Título: Dilma elogia texto e alfineta países ricos
Autor: Mascarenhas, Gabriel
Fonte: Correio Braziliense, 21/06/2012, Brasil, p. 10

Na abertura oficial da conferência, com a presença dos chefes de Estado, presidente criticou a falta de ação das nações desenvolvidas. Negociações continuam hoje, mas governo rechaça a possibilidade de mudanças

A presidente Dilma Rousseff fez um discurso em defesa do documento aprovado pelas 193 nações que participam da Conferência das Nações Unidas sobre Desenvolvimento Sustentável — Rio+20, ontem, durante a cerimônia de abertura oficial. A delegação brasileira mediou as negociações. Ela comemorou a inclusão da erradicação da pobreza como um dos compromissos assumidos pelos chefes de Estado, cobrou investimentos dos países desenvolvidos e afirmou que a Rio+20 ampliou a interferência da sociedade nos processos decisórios. Pouco antes de Dilma subir ao púlpito, as ONGs de defesa do meio ambiente manifestaram publicamente o descontentamento com o que foi acordado e pediram a retirada do trecho "ampla participação da sociedade civil" do texto.

Já ciente da repercussão negativa entre a opinião pública, Dilma citou os itens que julgou mais importantes do documento. "Foi um esforço de reconciliação para avançarmos em direção ao futuro que queremos, em não retroceder nos compromissos que assumimos. Mas não basta manter as conquistas do passado, temos que evoluir. O texto traz avanços importantes. Estamos introduzindo o objetivo de erradicação da pobreza como maior desafio global que o mundo enfrenta, adotamos os Objetivos de Desenvolvimento Sustentável, que darão foco e orientação aos nossos esforços coletivos, fortalecemos o Programa das Nações Unidas para o Meio Ambiente (Pnuma) e ampliamos a participação da sociedade civil nos processos decisórios sobre desenvolvimento sustentável", destacou.

A presidente afirmou que o "tempo é o recurso de maior escassez" e criticou as nações desenvolvidas. "A promessa de financiamento do mundo desenvolvido para o mundo em desenvolvimento ainda não se materializou nos níveis prometidos e necessários. Os compromissos de redução de emissões firmados no âmbito do Protocolo de Kyoto não foram atingidos. O princípio comum, com responsabilidades diferenciadas foi muitas vezes recusado na prática, e, sem ele, não há consenso possível de um mundo mais justo e inclusivo, no qual as pessoas sejam o centro do desenvolvimento", disparou na direção, principalmente, de europeus e dos Estados Unidos. "Em um momento como este, de incertezas em relação ao futuro da economia internacional, é forte a tentação de tornar absolutos os interesses nacionais. A disposição política para acordos vinculantes fica muito fragilizada. Não podemos deixar isso acontecer", acrescentou.
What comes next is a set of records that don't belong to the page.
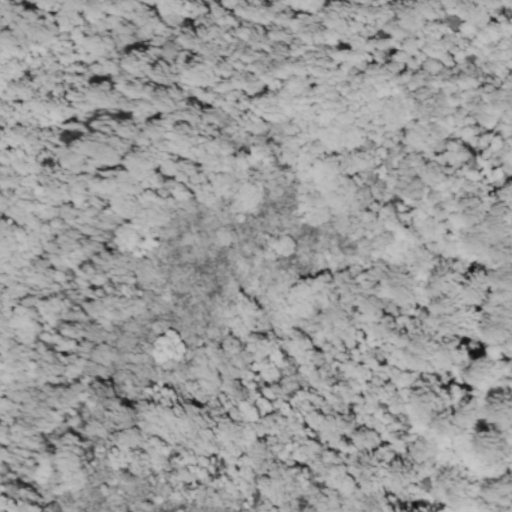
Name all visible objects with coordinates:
road: (504, 83)
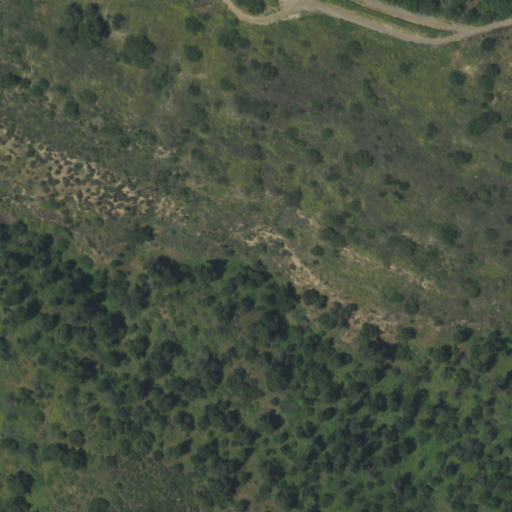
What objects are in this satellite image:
road: (377, 21)
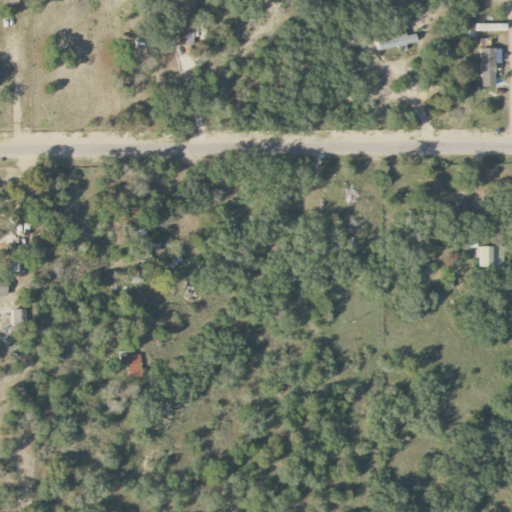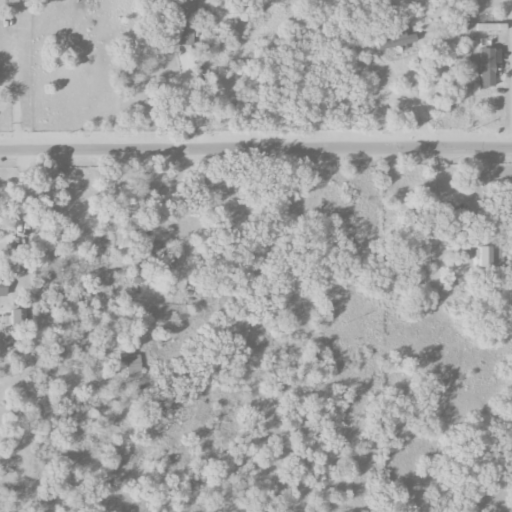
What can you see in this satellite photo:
building: (185, 22)
building: (490, 27)
building: (393, 39)
building: (486, 68)
road: (507, 73)
road: (16, 97)
road: (416, 104)
road: (256, 148)
road: (477, 193)
building: (153, 249)
building: (171, 258)
building: (489, 258)
building: (17, 318)
building: (133, 366)
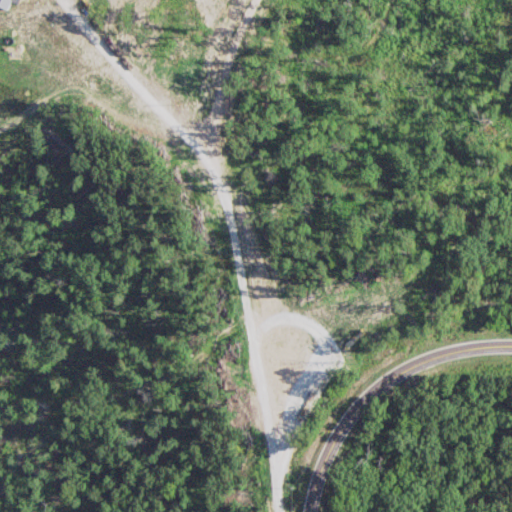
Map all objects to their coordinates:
road: (377, 386)
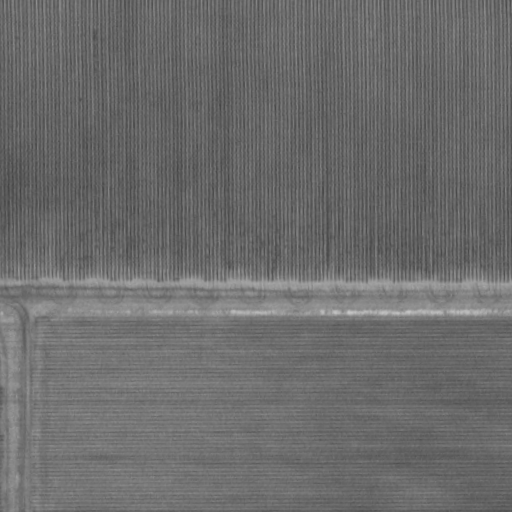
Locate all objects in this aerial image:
road: (256, 502)
road: (1, 511)
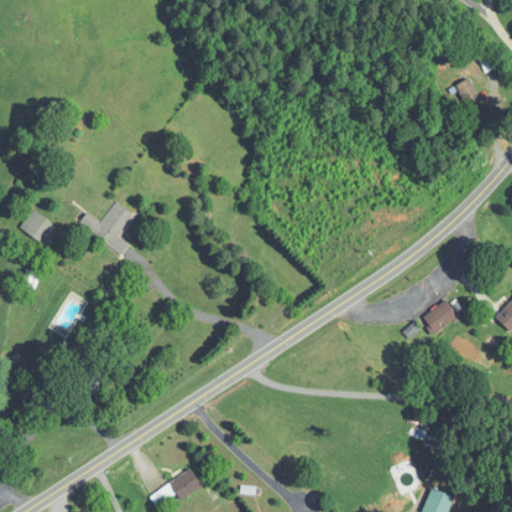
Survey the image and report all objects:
road: (497, 23)
building: (486, 64)
building: (467, 93)
building: (35, 225)
building: (110, 227)
road: (191, 310)
building: (439, 317)
road: (270, 343)
road: (375, 393)
road: (437, 455)
road: (242, 456)
road: (106, 487)
building: (180, 487)
building: (439, 501)
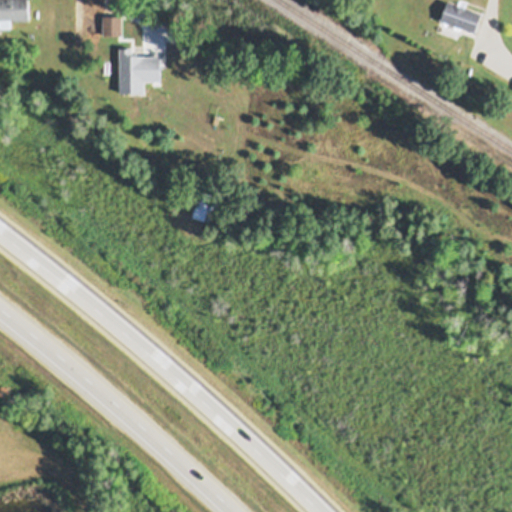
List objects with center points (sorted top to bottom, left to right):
building: (15, 12)
road: (135, 13)
building: (464, 16)
building: (114, 25)
road: (482, 38)
railway: (396, 74)
road: (167, 366)
road: (118, 408)
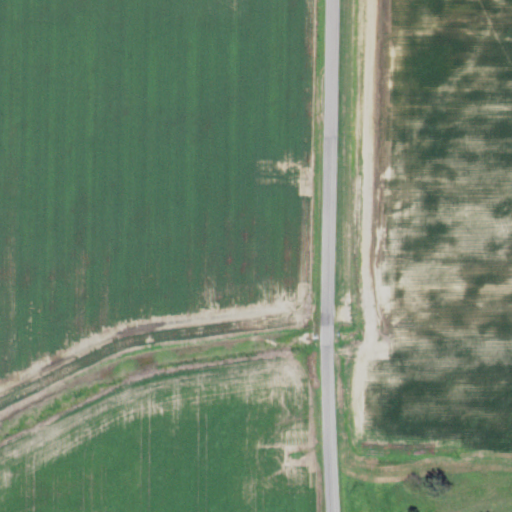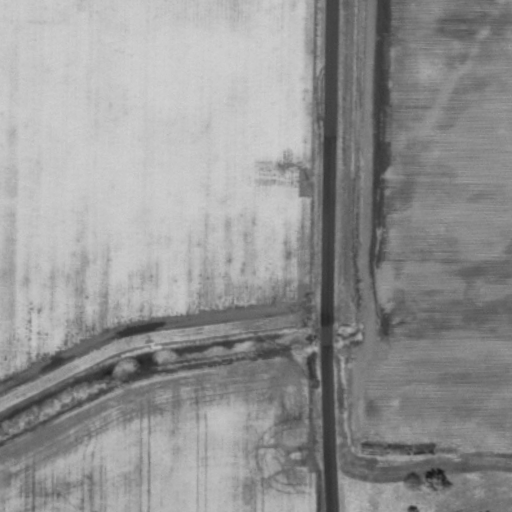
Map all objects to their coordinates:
road: (334, 256)
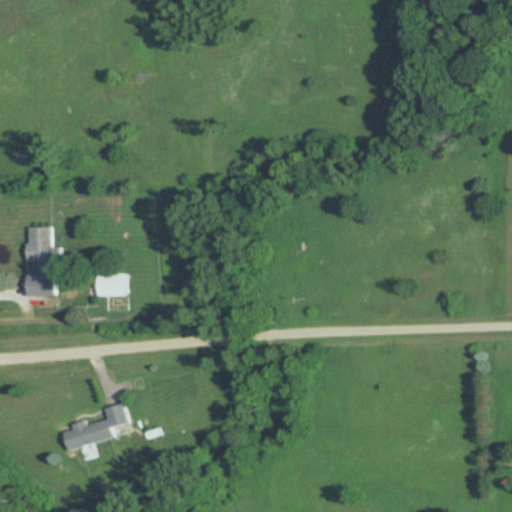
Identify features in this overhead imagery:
building: (43, 262)
building: (110, 284)
road: (7, 310)
road: (256, 341)
building: (97, 428)
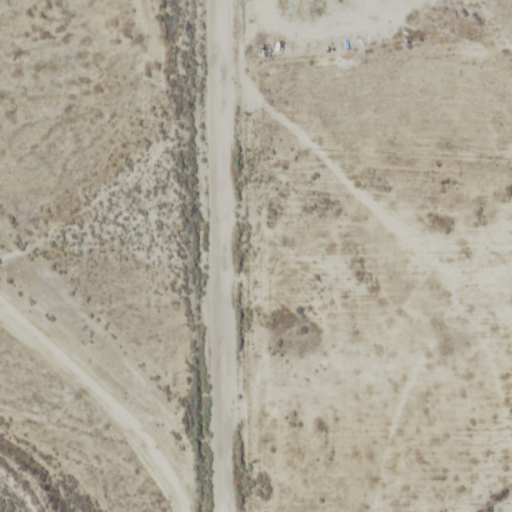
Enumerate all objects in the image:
road: (222, 255)
road: (321, 404)
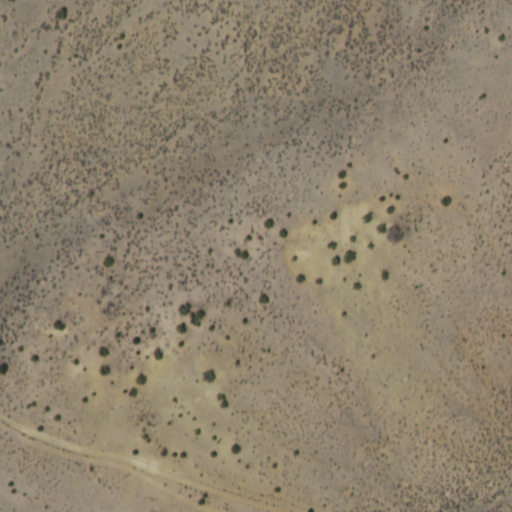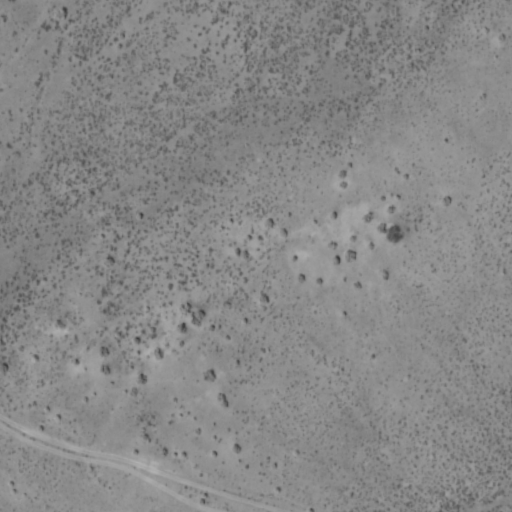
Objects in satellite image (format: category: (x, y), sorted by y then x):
road: (244, 481)
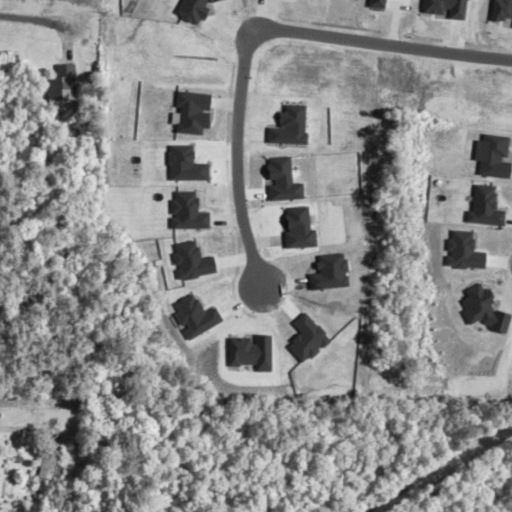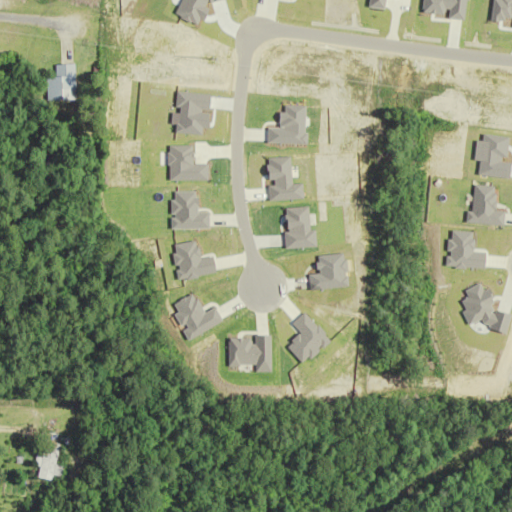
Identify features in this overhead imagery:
road: (28, 20)
road: (245, 30)
building: (59, 84)
building: (50, 464)
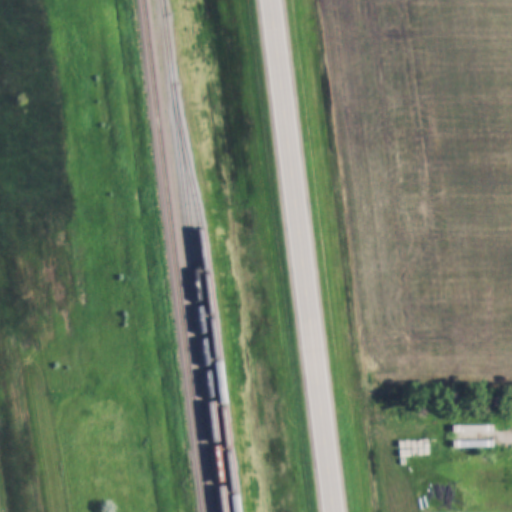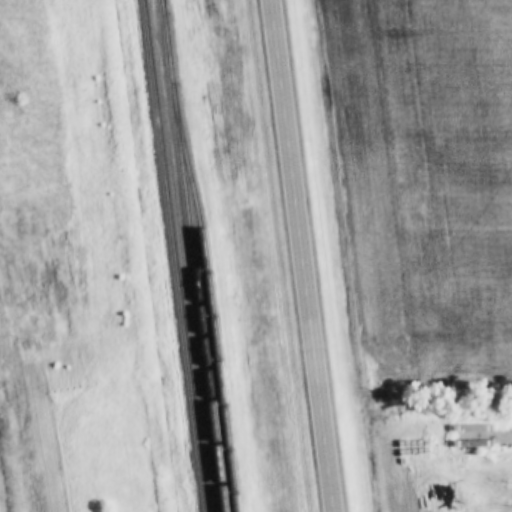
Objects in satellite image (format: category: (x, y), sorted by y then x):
crop: (425, 183)
road: (301, 255)
railway: (170, 256)
railway: (189, 256)
railway: (207, 298)
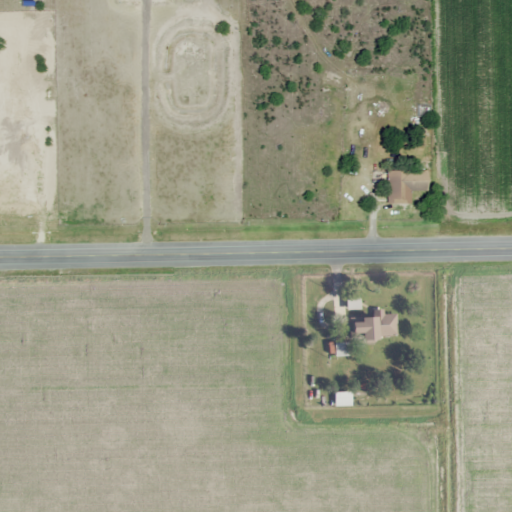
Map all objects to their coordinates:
building: (401, 184)
road: (256, 243)
building: (371, 324)
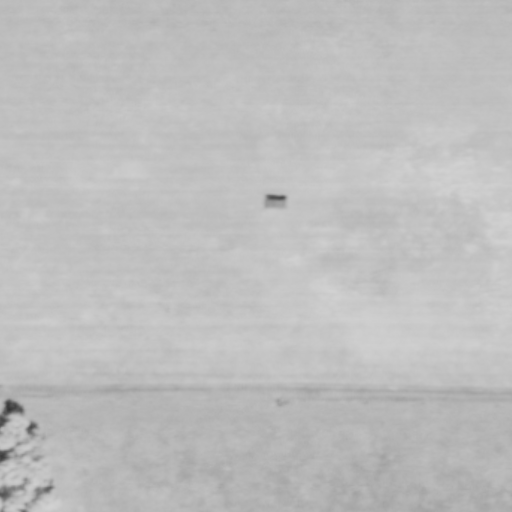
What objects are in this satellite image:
road: (256, 391)
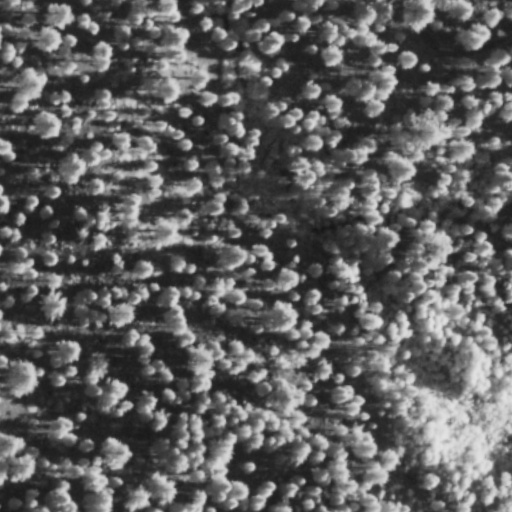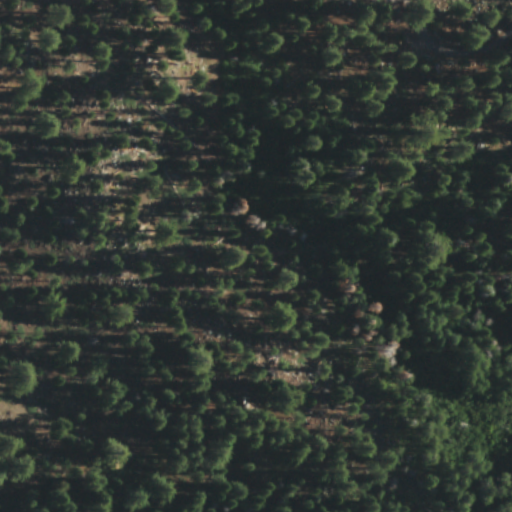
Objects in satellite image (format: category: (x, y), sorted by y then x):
road: (452, 47)
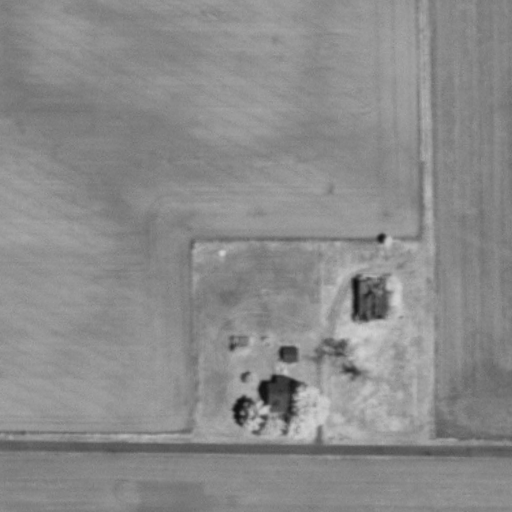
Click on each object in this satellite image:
building: (277, 397)
road: (256, 445)
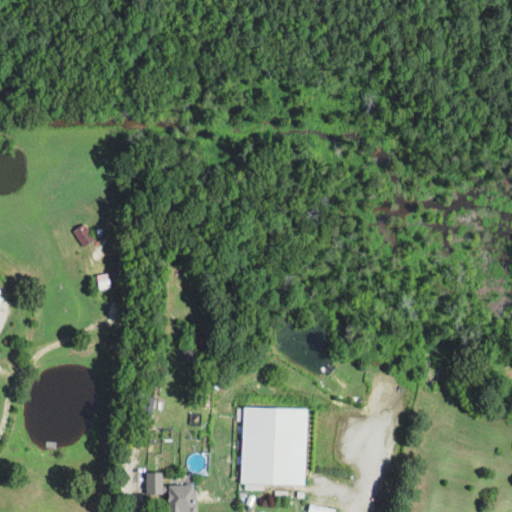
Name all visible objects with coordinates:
building: (83, 233)
building: (83, 234)
building: (105, 269)
building: (1, 295)
building: (22, 296)
building: (1, 298)
road: (2, 318)
road: (74, 333)
building: (187, 342)
building: (301, 385)
road: (6, 392)
building: (148, 405)
building: (273, 445)
road: (361, 448)
building: (174, 490)
building: (171, 492)
road: (125, 493)
crop: (504, 506)
building: (318, 508)
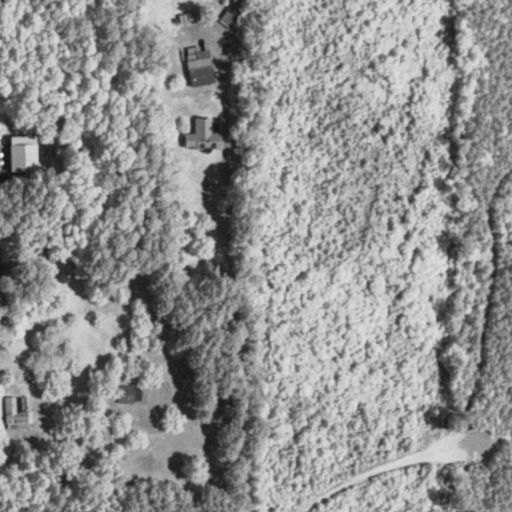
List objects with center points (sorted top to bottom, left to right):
building: (228, 17)
building: (229, 17)
building: (200, 66)
building: (200, 66)
building: (204, 135)
building: (203, 136)
building: (23, 154)
building: (25, 154)
building: (1, 264)
road: (485, 299)
building: (129, 394)
building: (130, 394)
building: (213, 402)
building: (223, 403)
building: (15, 413)
building: (15, 413)
road: (183, 415)
road: (490, 439)
building: (76, 445)
building: (75, 448)
road: (379, 467)
road: (215, 472)
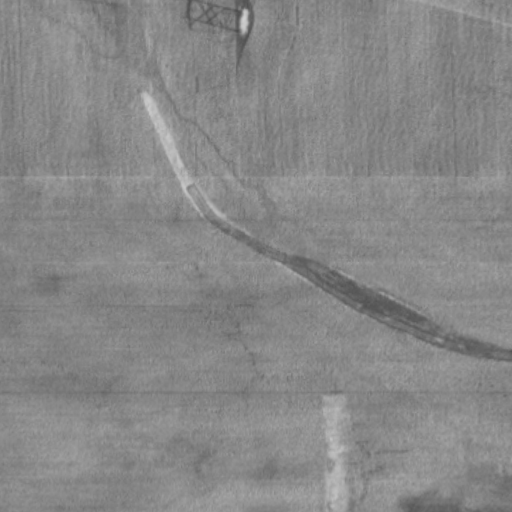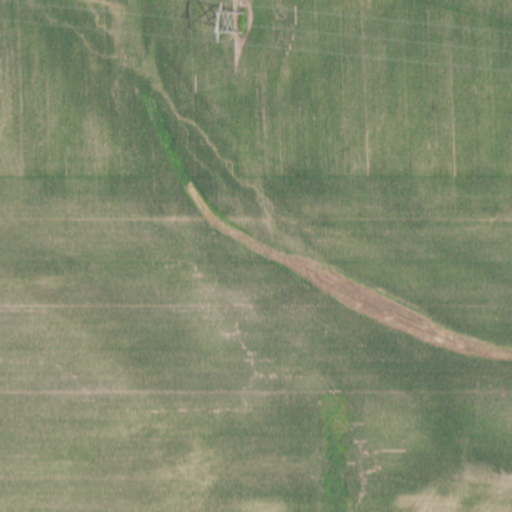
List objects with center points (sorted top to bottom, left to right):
power tower: (243, 25)
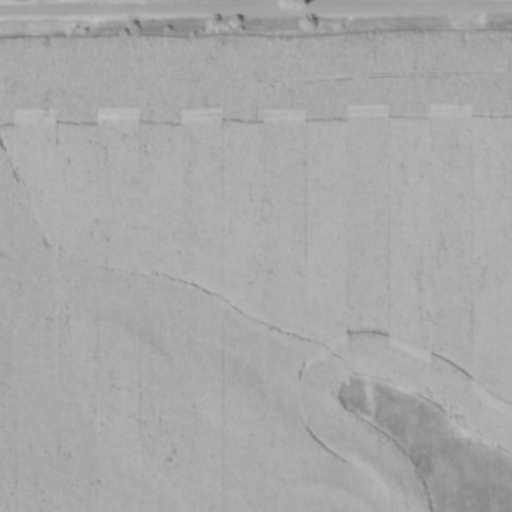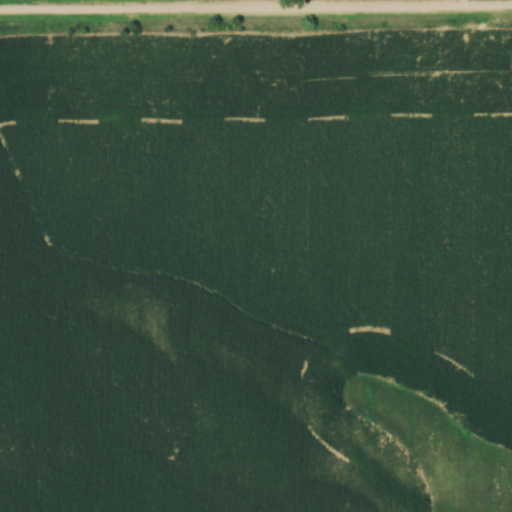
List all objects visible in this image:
road: (256, 12)
crop: (256, 275)
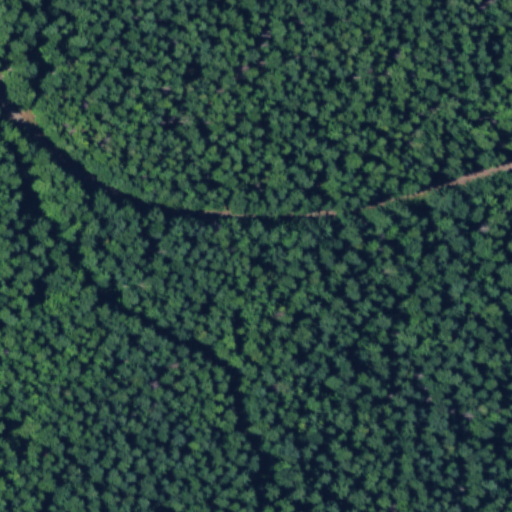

Decepção Em tom menos otimista, o presidente da França, François Hollande, afirmou ontem que o documento aprovado na Rio+20 ficou aquém das expectativas. Conforme já havia anunciado em entrevista coletiva, concedida antes de se pronunciar no plenário dos chefes de Estado, o mandatário francês disse que pretende trabalhar para que seja instituído um tributo sobre transações econômicas internacionais para financiar iniciativas de desenvolvimento sustentável. "Os financiamentos inovadores não foram concretizados de fato. Existe a crise na Europa, mas, se não acrescentarmos novos financiamentos às ajudas previstas hoje, não conseguiremos atingir os objetivos que almejamos", afirmou

Hollande, que, à tarde, se encontrou com o ex-presidente Luiz Inácio Lula da Silva e almoçou com a presidente Dilma. Hollande também lamentou o fato de o Pnuma não ter sido transformado em uma agência, com mais autonomia, e deu um recado a quem defende que a crise econômica europeia seja uma boa justificativa para a dificuldade de se chegar a um consenso durante as negociações do documento elaborado na Rio+20. "O desenvolvimento sustentável não é um entrave, é uma oportunidade", resumiu.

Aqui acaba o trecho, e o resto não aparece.